Real-time collaboration almost always means a server in the middle. EdgeSync asks whether nearby devices can collaborate with no server, no internet, and no account — forming an encrypted Multipeer mesh, streaming live positions, and co-editing a shared map of markers that still converges after the network partitions and reheals.
The hard part isn't the radio — it's proving the distributed logic is correct. EdgeSync's architecture is built around a testable transport seam so the convergence suite can run the real engine against a simulated mesh where tests control the topology: link, partition, relink.
Layering enforced by imports: the UI never imports MultipeerConnectivity, the engine never imports any radio framework, and only the location service imports CoreLocation. Wiring lives exclusively in the composition root — so the distributed logic is provably independent of the transport.

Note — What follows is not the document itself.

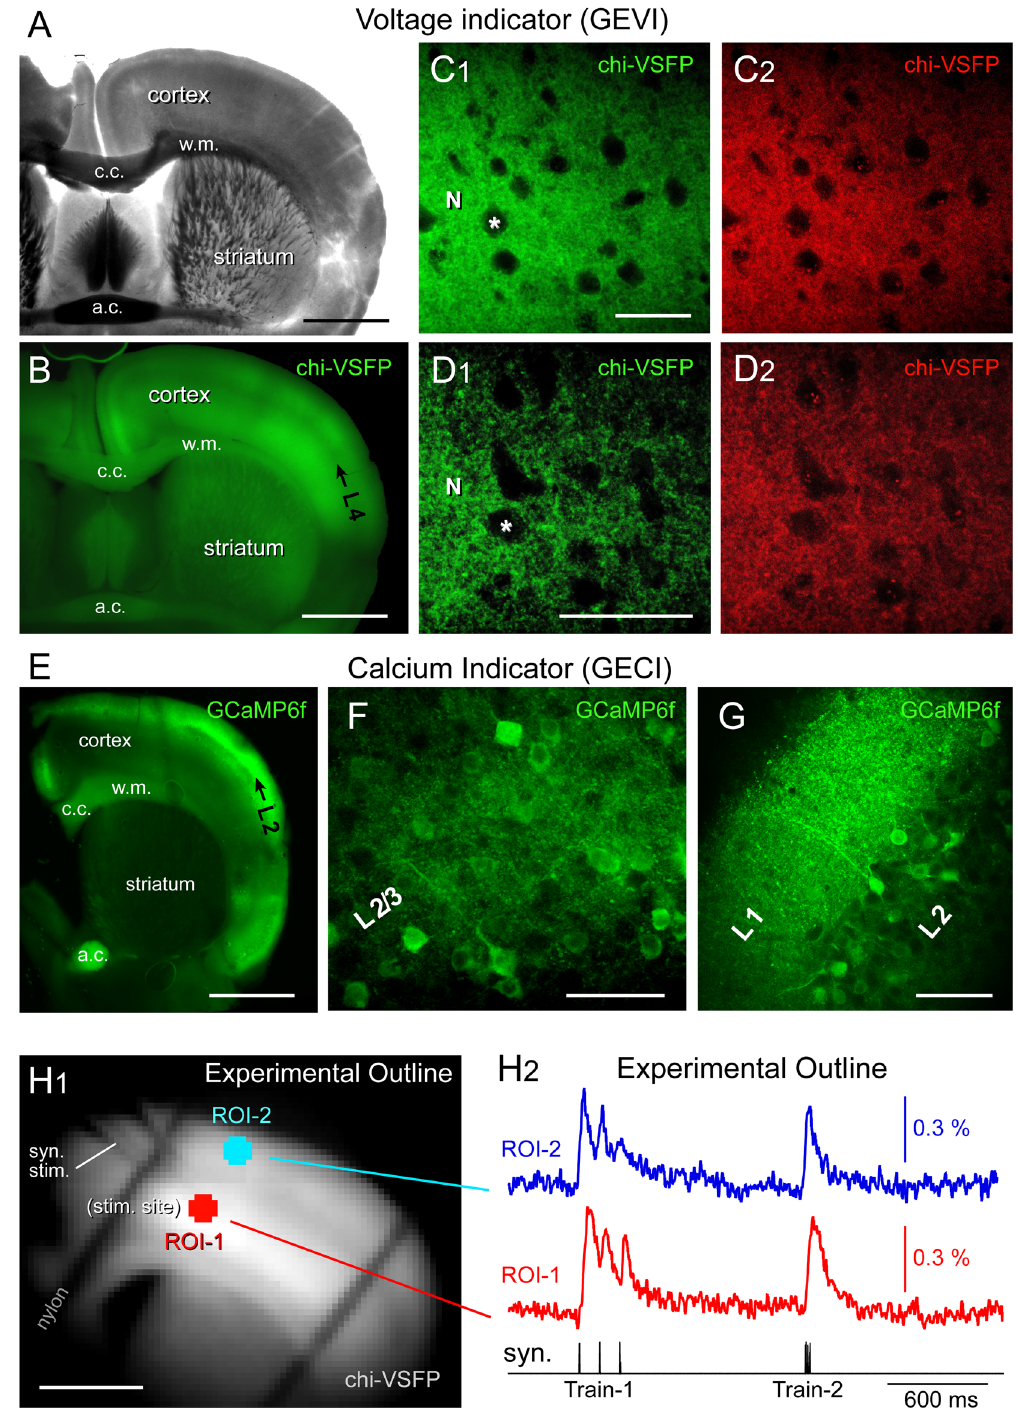
Figure 1. Transgenic animals. ( A ) Transgenic animal expressing a GEVI variant called “chi-VSFP”. P151 days, Male. A coronal section captured in transmitted light. Scale, 1 mm. ( B ) Same brain section as in ( A ), wide-field fluorescence (GFP filters). Black arrow marks cortical layer 4 (L4). “c.c.”—corpus callosum; “w.m.”—white matter; “a.c.”—anterior commissure. ( C1 ) Confocal image of the somatosensory cortex (layer 2/3) in green channel (excitation 488 nm, emission 510–545 nm). “N”—marks neuropil. “Asterisk”— marks neuronal cell body. Scale, 50 µm. ( C2 ) Same as in ( C1 ) except the emission window is now 578–625 nm. ( D1 , D2 ) Same as in ( C1 , C2 ) except the location is cortical layer 5. Scale, 50 µm. ( E ) Transgenic animal expressing a GECI variant called “GCaMP6f”. P254 days, Male. ( F ) Confocal image of the somatosensory cortex (layer 2/3) in green channel (excitation 488 nm, emission 510–545 nm). Scale, 50 µm. ( G ) GCaMP-positive neuropil in cortical layer 1. ( H1 ) One video frame obtained with data acquisition camera (80 × 80 pixel) during a voltage imaging trial (cropped). Transgenic animal expressing chi-VSFP, age P210 days, Female. Scale, 1 mm. Syn. Stim—marks a glass stimulation electrode entering the brain slice. ( H2 ) Synaptically-evoked optical signals from two regions of interest (ROIs). ROI-1 is at the stimulation site, in cortical layer 5. ROI-2 is selected form L2/3. Each trace is product of temporal averaging (4 sweeps), low-pass filtering (40 Hz cutoff, Gaussian), bleach subtraction (exponential fit) and high-pass filtering (Tau Filter = 10). Synaptic stimulation Train-1 consists of three electrical pulses at 120 ms ISI, while Train-2 employs a 12 ms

Default actor isolation is MainActor; everything that owns framework state is pushed behind an actor boundary and crosses only as Sendable value types.
Markers merge with last-writer-wins keyed on a hybrid logical clock, so concurrent edits from partitioned peers resolve to the same state on every device once they reconnect. The convergence suite runs the real PeerSyncEngine + SyncRepository + MeshClock stacks against an in-process FakeMeshHub — exercising exactly the link / partition / relink scenarios that can't be reproduced on demand with physical radios.
A debug build feeds synthetic peers through the exact presence pipeline the radio uses — projection, interpolation, and canvas rendering are all the production code path, so the demo is an honest picture of the real system rather than a mock-up.